Joint Base Charleston evacuated 24 C-17 Globemaster IIIs on Tuesday to Scott Air Force Base in Illinois, MidAmerica Airport in Illinois and Wright-Patterson Air Force Base in Ohio. Col. Terrence Adams, 628th Air Base Wing and Joint Base Charleston commander, also issued a limited evacuation order to base personnel and their families.
“The safety of our service members and their families is our priority,” Adams said in a news release. “Due to potential complications associated with high tides, flooding, and tropical storms, the LEO is in effect and JB Charleston members are in the process of evacuating.”
“We are asking the public to heed the evacuation order issued by their state officials,” Capt. John Reed, commander of Coast Guard Sector Charleston, said in a statement. “As soon as it’s safe to operate, we will work with our local partners to assess the waterways and provide lifesaving support.”
The S.C. National Guard now has approximately 2,000 soldiers and airmen activated across the state in preparation for the hurricane.

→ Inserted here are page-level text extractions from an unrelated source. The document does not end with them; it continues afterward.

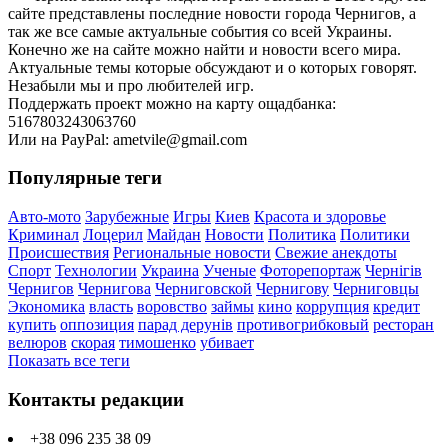
сайте представлены последние новости города Чернигов, а
так же все самые актуальные события со всей Украины.
Конечно же на сайте можно найти и новости всего мира.
Актуальные темы которые обсуждают и о которых говорят.
Незабыли мы и про любителей игр.
Поддержать проект можно на карту ощадбанка:
5167803243063760
Или на PayPal: ametvile@gmail.com
Популярные теги
Авто-мото
Зарубежные
Игры
Киев
Красота и здоровье
Криминал
Лоцерил
Майдан
Новости
Политика
Политики
Происшествия
Региональные новости
Свежие анекдоты
Спорт
Технологии
Украина
Ученые
Фоторепортаж
Чернігів
Чернигов
Чернигова
Черниговской
Чернигову
Черниговцы
Экономика
власть
воровство
займы
кино
коррупция
кредит
купить
оппозиция
парад дерунів
противогрибковый
ресторан
велюров
скорая
тимошенко
убивает
Показать все теги
Контакты редакции
+38 096 235 38 09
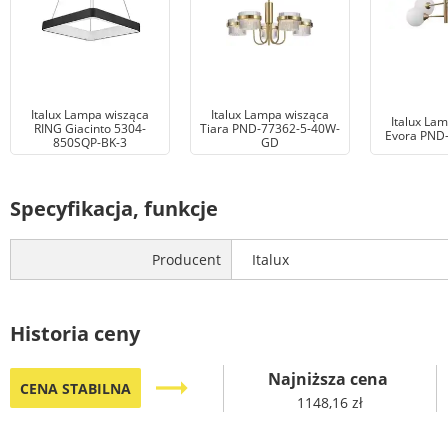
Italux Lampa wisząca
Italux Lampa wisząca
Italux La
RING Giacinto 5304-
Tiara PND-77362-5-40W-
Evora PND
850SQP-BK-3
GD
Specyfikacja, funkcje
Producent
Italux
Historia ceny
Najniższa cena
trending_flat
CENA STABILNA
1148,16 zł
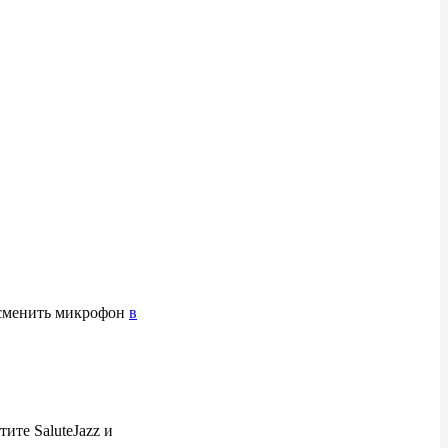
е сменить микрофон
в
ите SaluteJazz и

“The South Carolina National Guard is on the front line of support,” Maj. Gen. Robert Livingston, the adjutant general for South Carolina, said in a news release. “We have over 1,800 men and women who have answered the call so far to support our partnered agencies. And as the hurricane approaches, we anticipate more support will answer that call to care for the needs of our citizens.”
“It’s critical that impacted residents are able to communicate during challenging weather events such as Hurricane Florence,” Doug Guthrie, regional senior vice president for Comcast, said in a news release.

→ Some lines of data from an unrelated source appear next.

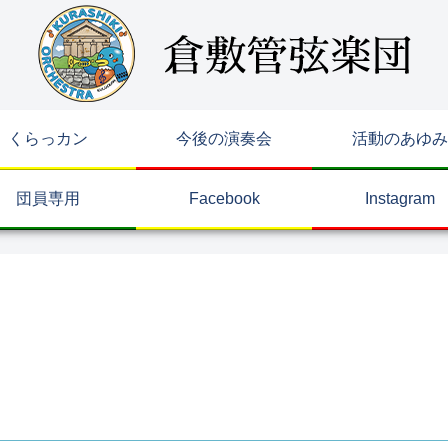
くらっカン
今後の演奏会
活動のあゆみ
団員専用
Facebook
Instagram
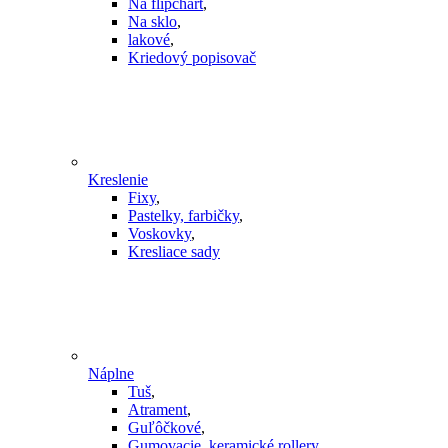
Na flipchart
,
Na sklo
,
lakové
,
Kriedový popisovač
Kreslenie
Fixy
,
Pastelky, farbičky
,
Voskovky
,
Kresliace sady
Náplne
Tuš
,
Atrament
,
Guľôčkové
,
Gumovacie, keramické rollery
,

The company also opened 3,200 hot spots in Savannah and 1,600 in Augusta.
Airbnb has also activated its Open Homes Program, which enables hosts to open their homes to evacuees and relief workers free of charge. Airbnb hosts in Columbia, Greenville, Spartanburg, Charlotte, Atlanta, Greensboro, N.C., Augusta and Charlottesville, Va., are eligible to list their homes for free until Oct. 1.
Airbnb said in a news release that it will expand the territory for the Open Homes Program as needed or as requested by local officials.